2007-04-25
QUARTA-CRESCENTE
Risoleta Pinto Pedro


Os campos têm-se enchido de camomilas…

… brancas e amarelas, comemorou-se o aniversário de Einstein, St.ª Perpétua e St.ª Felicidade tiveram o seu dia juntas, o que não é desagradável, celebrou-se o dia da beata Sancha, que tem o nome de uma miúda que andou comigo na escola e que dizia que o pai dela era rei, festejou-se o dia Mundial do Teatro, o aniversário de Calouste Gulbenkian e do meu pai e do pai dos meus filhos, o dia do consumidor, o da juventude, o da poesia e da floresta, o do estudante, adiantaram-se os relógios uma hora, cheguei atrasada a duas reuniões, festejou-se o dia de todos os pais e assinalou-se o dia do nascimento do profeta Mohamed. No mês de Março atravessámos, sem dar por isso, cinco domingos da Quaresma; só me apercebi de tal, quando, num dos últimos domingos, descendo a rua Vale de Santo António em hora que não sabia ser de missa, me cruzei com várias mulheres que a subiam, a caminho da capelinha de Santo António, trazendo nas mãos ramos de oliveira e rosmaninho. Há quantos anos não via eu estes ramos do domingo com o mesmo nome? Olhei então para trás e vi o mês de Março, e já estamos em Abril, e já festejámos (festejámos?) o dia se Sto Expedito (o das causas impossíveis, sabiam? O que eu aprendo com o Borda d’Água!) e de S. Crescêncio (este também não deve ser mau para se rezar…) e também, hoje, segunda feira, dia em que escrevo a crónica, passamos pelo dia de S. Jorge, o protector de Portugal ( e bem precisa… o santo é bom, mas o milagre é grande… embora também seja verdade que se não fosse grande não seria milagre) , no mesmo dia em que se festeja o livro (festeja? Como se festeja o livro senão… lendo? Hoje, prometo que vou ler) e depois de amanhã (ou hoje, para quem esteja a ler esta crónica no dia em que é publicada) será o dia da liberdade e do nascimento da minha filha, o que para mim é uma redundância. Só não lhe chamei Liberdade porque as crianças não gostam que lhes ponham nomes assim exuberantes, e estão no seu direito, e porque seria também uma redundância, visto que para mim ela é o amor (e todos os outros filhos, e todos os outros seres) , e como o amor é libertador, no meu coração chamo-lhe, baixinho (porque não precisa de ser gritado, é uma convicção profunda), Liberdade.
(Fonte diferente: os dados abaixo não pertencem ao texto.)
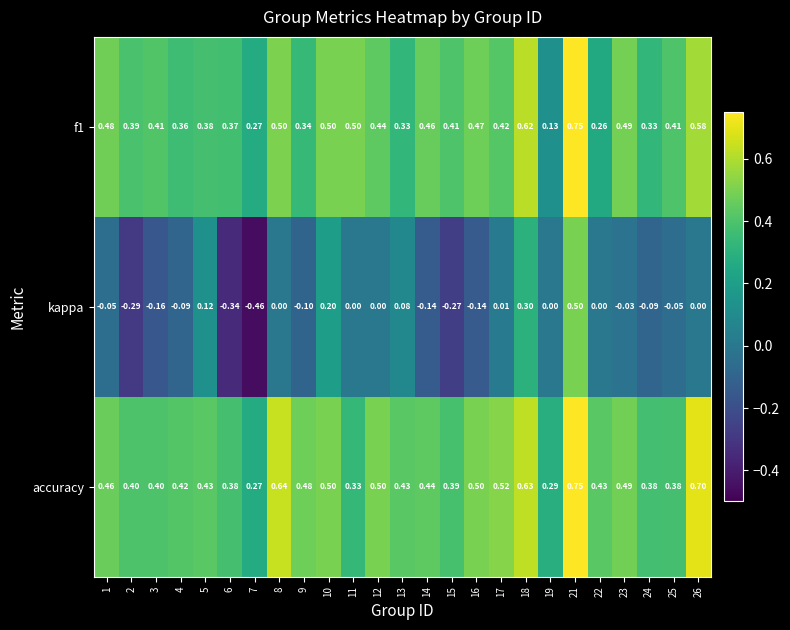

Is the value of kappa at 12 greater than the value of f1 at 18?

No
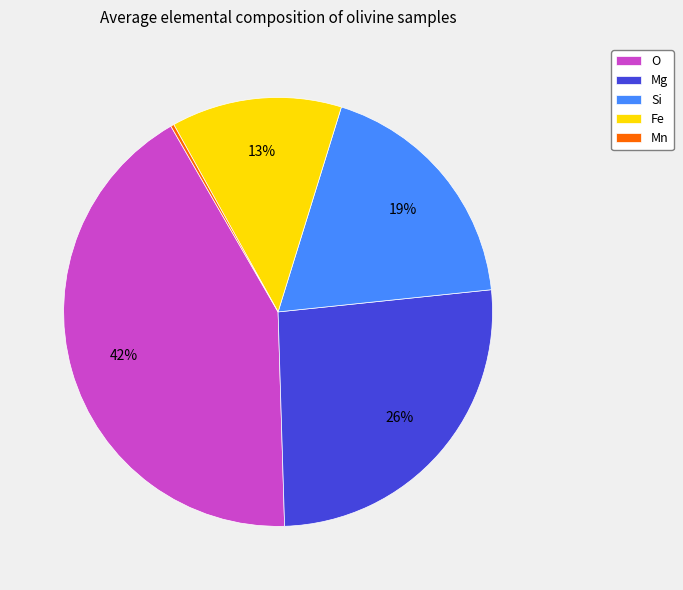

Which category has the biggest portion of the pie?

O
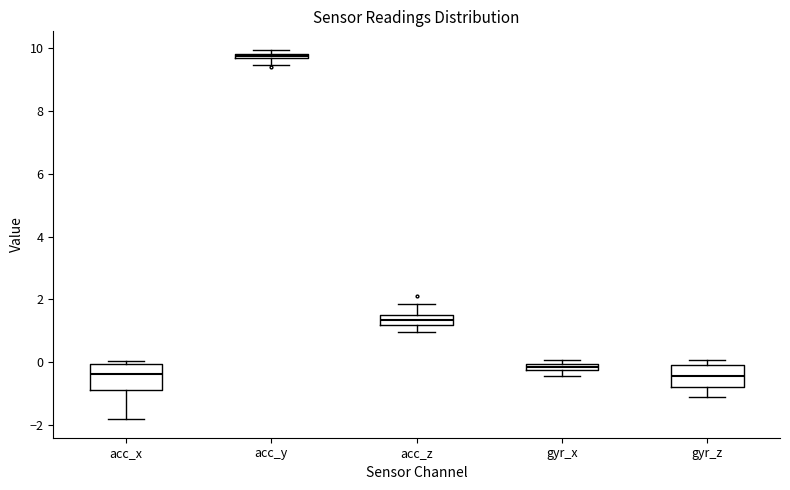

Which box has the highest median line?

acc_y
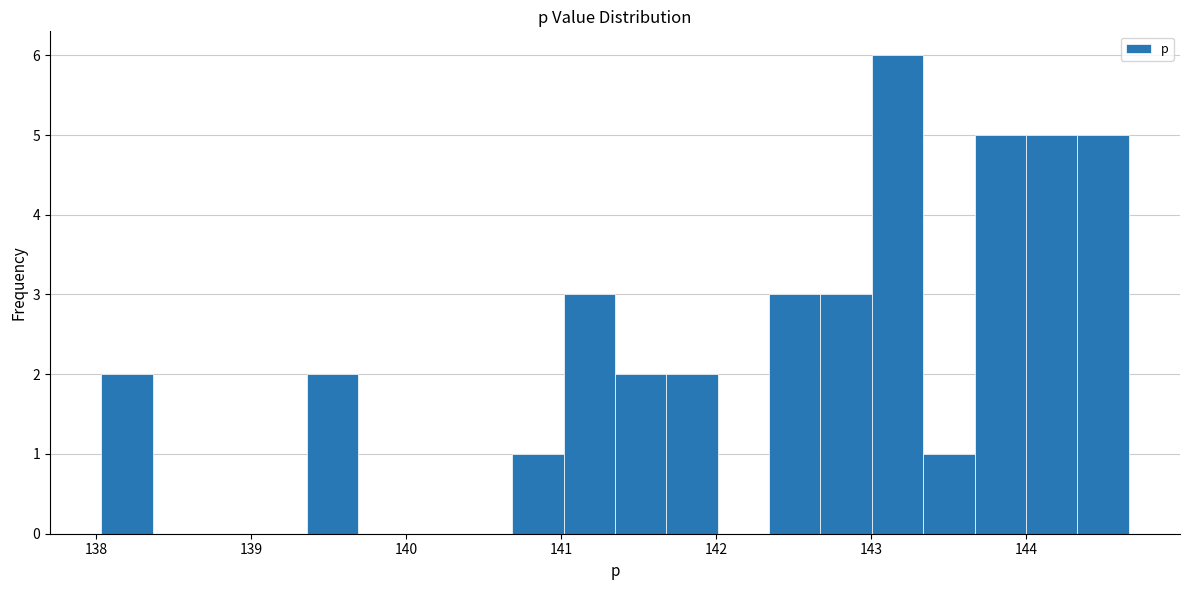

Around what value on the x-axis is the tallest bar? Give the approximate position of its centre, as read against the axis.

143.2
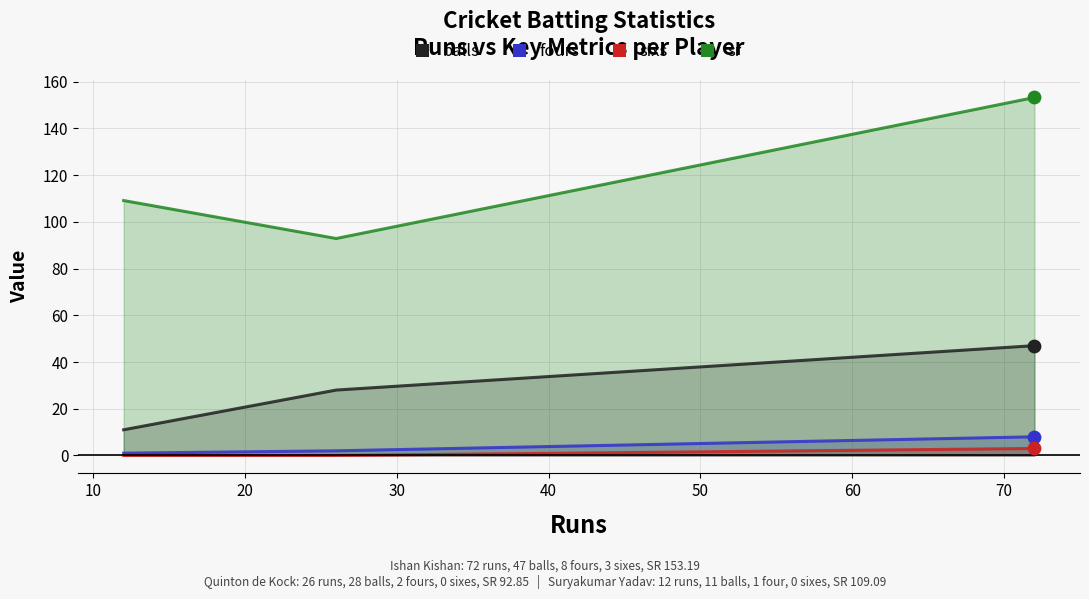

Which series has the widest spread of Y values?

sr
Há-de vir ainda, no último domingo de Abril, o dia mundial da dança. No dia seguinte, o último do mês, nós, os pagãos, devemos enfeitar de flores as casas (diz o Borda d’Água) e continuar a dançar desde o dia anterior (digo eu). Na madrugada seguinte, no primeiro dia de Maio, acordem-se bem cedo uns aos outros, antes do nascer do sol, com doces, cânticos e carícias e festejem a festa das Maias. Era assim que a minha mãe me acordava no início de cada mês de Maio e é uma das mais doces recordações da minha infância, mas não só por causa dos doces, mas sobretudo por causa do mistério ancestral que esse gesto trazia com ele pela mão de uma mãe. Assim, ano a ano, nos salvaremos. Com doces e música. Porque é ligando o mais antigo em nós, os arquétipos que, queiramos quer não, guardamos no cerebelo (por isso mais vale estar consciente deles), com a luz da mais evoluída consciência, que viremos a ser, um dia, humanos. Por enquanto não somos senão esquissos.